Paul nodded. “I agree, but what part of our story do you think they’d believe?
Cannibals in the Amazon
or
The Picture of Dorian Gray?”

Jennie frowned “I see what you mean. So what do we do?”

“Go back to Baxter’s lair. They tried, and damn near succeeded, in killing us. They
did
kill Findley. I don’t see any other options. We have to resolve this ourselves”

*   *   *

Paul and Jennie parked a half-mile away and walked through the woods until the ominous architecture of Harbor View was in sight.

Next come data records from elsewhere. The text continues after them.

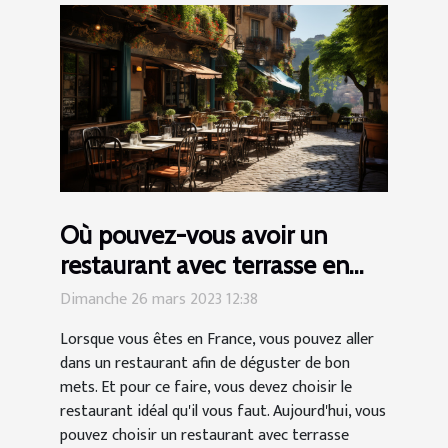
Où pouvez-vous avoir un
restaurant avec terrasse en
France ?
Dimanche 26 mars 2023 12:38
Lorsque vous êtes en France, vous pouvez aller
dans un restaurant afin de déguster de bon
mets. Et pour ce faire, vous devez choisir le
restaurant idéal qu'il vous faut. Aujourd'hui, vous
pouvez choisir un restaurant avec terrasse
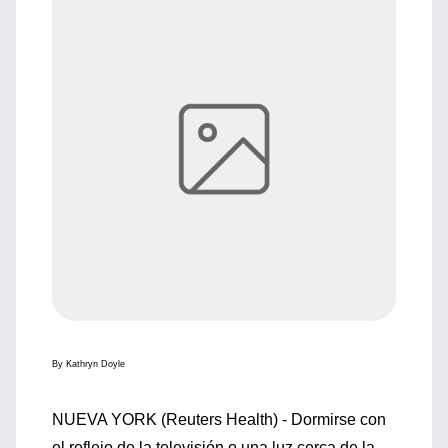
By Kathryn Doyle
NUEVA YORK (Reuters Health) - Dormirse con
el reflejo de la televisión o una luz cerca de la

“Maybe we should split up,” Jennie said.

“Yeah, I was thinking the same thing. I’ll go to the front and try and get in, and I’ll meet you at the staff entrance. Hope my passkey still works. And, Jennie?”

“Yes, Paul?”

“Look, if this goes south, you run, as fast and as far as you can, ‘til you are safe.”

“We’re in this together, Paul.” Jennie stood on her tiptoes and kissed Paul. “See you soon, be careful.”

Jennie jogged away and soon found herself in unfamiliar territory. Despite the fact she’d just spent the last two days in the jungle, the forest she was in now seemed even more sinister.

The path divided. The main trail appeared to go off to the right toward a sharp descent. A much narrower path went uphill to the left, but it looked less used.

She was not sure what to do, whether to go forward or to retrace her steps and try to find another way. Neither of the two trails looked very inviting. She followed the main path and it took a sudden sharp descent, then turned into a muddy track. Jennie saw footprints and decided to follow them, cautiously, knowing how slippery the path might be. Yet after only a few steps, her feet shot out from beneath her. She slid helplessly in the mud, slamming against rocks, knocking the wind from her lungs.